Merrill College hosts American Indian Colloquium Series; artist highlighted

Merrill College is hosting the Merrill American Indian Colloquium Series 2004 during the month of February, and the public is invited to attend a series of free events that highlight this year’s theme, “Service to Native American Communities.”

Landscape: Surrealist Forms, is a work by George Morrison, the subject of a lecture on February 26.

Also in February, the Native American Resource Center will present a lecture on abstract expressionist artist George Morrison.

Guest speakers in the Merrill series will address ways to serve the needs of Native American communities through health, art, and nonprofit programs. All presentations will take place from 7 to 8:30 p.m. in the Baobab Lounge at Merrill College.

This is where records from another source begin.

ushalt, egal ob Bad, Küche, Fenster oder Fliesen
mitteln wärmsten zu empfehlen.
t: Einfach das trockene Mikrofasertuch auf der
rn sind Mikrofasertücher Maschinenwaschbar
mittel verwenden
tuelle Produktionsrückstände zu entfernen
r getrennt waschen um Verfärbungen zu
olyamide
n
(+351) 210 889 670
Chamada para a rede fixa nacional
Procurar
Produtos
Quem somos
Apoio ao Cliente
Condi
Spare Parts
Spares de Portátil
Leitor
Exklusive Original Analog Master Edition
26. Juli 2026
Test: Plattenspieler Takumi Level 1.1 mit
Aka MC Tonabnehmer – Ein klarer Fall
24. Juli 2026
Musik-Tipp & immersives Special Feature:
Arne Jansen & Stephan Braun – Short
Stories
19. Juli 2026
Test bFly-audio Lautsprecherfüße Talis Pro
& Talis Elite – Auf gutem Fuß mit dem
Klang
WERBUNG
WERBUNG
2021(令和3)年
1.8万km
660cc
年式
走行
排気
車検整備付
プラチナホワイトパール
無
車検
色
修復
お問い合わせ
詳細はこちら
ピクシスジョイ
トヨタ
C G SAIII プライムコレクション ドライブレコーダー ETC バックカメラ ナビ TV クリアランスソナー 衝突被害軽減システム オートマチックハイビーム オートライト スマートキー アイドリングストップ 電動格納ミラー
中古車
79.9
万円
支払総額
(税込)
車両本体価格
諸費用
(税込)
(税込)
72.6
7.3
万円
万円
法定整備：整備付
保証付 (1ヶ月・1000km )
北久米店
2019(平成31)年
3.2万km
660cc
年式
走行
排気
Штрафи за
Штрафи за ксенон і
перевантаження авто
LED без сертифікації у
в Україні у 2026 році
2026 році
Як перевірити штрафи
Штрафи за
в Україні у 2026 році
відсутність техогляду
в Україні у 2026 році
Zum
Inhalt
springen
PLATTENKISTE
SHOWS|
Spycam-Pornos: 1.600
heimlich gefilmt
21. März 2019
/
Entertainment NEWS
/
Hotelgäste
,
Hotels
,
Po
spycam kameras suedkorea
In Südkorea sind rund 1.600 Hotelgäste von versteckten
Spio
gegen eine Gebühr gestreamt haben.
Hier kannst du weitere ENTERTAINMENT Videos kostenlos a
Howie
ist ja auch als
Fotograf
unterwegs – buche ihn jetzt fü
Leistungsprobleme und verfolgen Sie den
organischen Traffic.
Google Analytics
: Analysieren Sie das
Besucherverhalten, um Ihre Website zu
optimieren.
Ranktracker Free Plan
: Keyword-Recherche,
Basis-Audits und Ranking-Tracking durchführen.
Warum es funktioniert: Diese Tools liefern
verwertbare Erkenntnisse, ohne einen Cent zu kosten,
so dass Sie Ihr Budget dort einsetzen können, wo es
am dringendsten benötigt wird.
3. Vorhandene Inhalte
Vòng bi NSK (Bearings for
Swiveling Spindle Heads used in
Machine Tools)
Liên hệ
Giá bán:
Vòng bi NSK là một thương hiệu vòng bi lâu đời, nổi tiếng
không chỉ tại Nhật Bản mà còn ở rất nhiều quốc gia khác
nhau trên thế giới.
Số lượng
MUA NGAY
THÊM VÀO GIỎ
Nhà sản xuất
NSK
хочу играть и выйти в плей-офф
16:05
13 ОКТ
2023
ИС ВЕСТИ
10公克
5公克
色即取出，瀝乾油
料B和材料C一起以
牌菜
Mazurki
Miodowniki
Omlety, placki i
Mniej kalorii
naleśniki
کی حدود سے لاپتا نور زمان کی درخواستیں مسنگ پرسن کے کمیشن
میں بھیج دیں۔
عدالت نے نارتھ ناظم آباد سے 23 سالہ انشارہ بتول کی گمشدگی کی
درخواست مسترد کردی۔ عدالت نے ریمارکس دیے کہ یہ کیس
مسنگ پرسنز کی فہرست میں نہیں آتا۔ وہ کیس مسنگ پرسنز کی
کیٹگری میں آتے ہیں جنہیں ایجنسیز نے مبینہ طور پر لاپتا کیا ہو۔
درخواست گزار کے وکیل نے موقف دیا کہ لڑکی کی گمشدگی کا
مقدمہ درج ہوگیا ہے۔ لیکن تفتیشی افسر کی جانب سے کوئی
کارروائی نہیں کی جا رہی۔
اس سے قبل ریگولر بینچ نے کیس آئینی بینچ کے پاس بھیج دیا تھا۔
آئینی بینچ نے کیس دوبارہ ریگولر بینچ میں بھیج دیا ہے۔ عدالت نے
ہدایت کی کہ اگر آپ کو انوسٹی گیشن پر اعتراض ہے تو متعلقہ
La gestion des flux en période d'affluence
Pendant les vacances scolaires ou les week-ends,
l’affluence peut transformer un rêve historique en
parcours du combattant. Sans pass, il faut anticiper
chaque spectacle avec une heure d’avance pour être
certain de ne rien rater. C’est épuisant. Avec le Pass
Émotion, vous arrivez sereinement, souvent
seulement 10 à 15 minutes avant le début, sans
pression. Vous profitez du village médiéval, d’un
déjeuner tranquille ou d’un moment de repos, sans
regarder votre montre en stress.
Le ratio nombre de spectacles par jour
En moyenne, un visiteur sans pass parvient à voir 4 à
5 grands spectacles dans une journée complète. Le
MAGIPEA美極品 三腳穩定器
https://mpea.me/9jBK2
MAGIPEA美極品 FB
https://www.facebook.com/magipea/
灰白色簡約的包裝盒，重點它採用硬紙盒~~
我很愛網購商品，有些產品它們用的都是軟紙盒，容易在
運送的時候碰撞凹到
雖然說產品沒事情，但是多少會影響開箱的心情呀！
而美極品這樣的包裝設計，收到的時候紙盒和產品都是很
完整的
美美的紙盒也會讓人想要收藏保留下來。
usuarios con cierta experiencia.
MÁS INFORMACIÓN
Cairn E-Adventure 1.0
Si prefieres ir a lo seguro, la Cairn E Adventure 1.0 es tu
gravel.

Tuesday, February 10: “Health as a Way to Promote Native American Community Development,” Larry Swimmer (Lakota)
Swimmer will discuss health as a way to promote Native American community development, integrating traditional philosophies with existing infrastructures, and the processes and rewards of mentoring leadership with a community vision of serving people as a whole. Swimmer is chair of the Board of Directors of the Native American Health Center and founder of the Red Willow Lodge traditional healing ministry, which serves needy youth.

Tuesday, February 17: “Serving Native American Communities Through Art,” Consuelo Jimenez Underwood (Huichol, mestiza)
Underwood will discuss developing and using art to serve Native American communities. Her image-based presentation will feature slides of her work with visual references to personal and social context. She will address and illustrate struggles pertaining to cultural survival, land, language, and oppression among American Indian communities. (Underwood will be interviewed on the "Turtle Island" program on the campus radio station, KZSC, 88.1 FM, on Sunday evening, February 15 from 7 to 8 p.m.) Underwood is a visual artist and a professor of art in the School of Art and Design at San Jose State University.

Tuesday, February 24: “Assessing Needs and Tailoring a Nonprofit's Programs to Service an Urban Native American Community,” David Yohn (Ojibway)
Yohn will discuss approaches to working with urban Native American communities, addressing such topics as how to be respectful of cultural differences both within and outside the community and how to tailor nonprofit program offerings to meet assessed needs with available funds. (Yohn will also be interviewed on KZSC Radio, from 7 to 8 p.m. on Sunday, February 22.) Yohn has started and served as executive director of several nonprofit organizations and two cable television stations. He is director of Global Business Development Celerity Group/Marchi Systems and executive director of the Ableza Institute.

Artist George Morrison topic of lecture

Anishinaabe abstract expressionist artist George Morrison (Grand Portage Ojibwe) will be the subject of a February 26 lecture by Gerald Vizenor. Sponsored by the American Indian Resource Center and Merrill College, the lecture will be in Conference Room D in the Bay Tree Building from 7 to 8:30 p.m. Anishinaabe is the name of people who make up the tribes Ojibwe, Potawatomi, and Odawa.

Morrison's and Alan Houser's works will be the inaugural exhibits at the Smithsonian's National Museum of the American Indian in Washington, D.C.

Vizenor, a White Earth Ojibwe (Anishinaabe), is a professor of American studies at UC Berkeley who previously taught at UCSC. The author of over 30 books, he has been commissioned to write an essay on Morrison for the museum.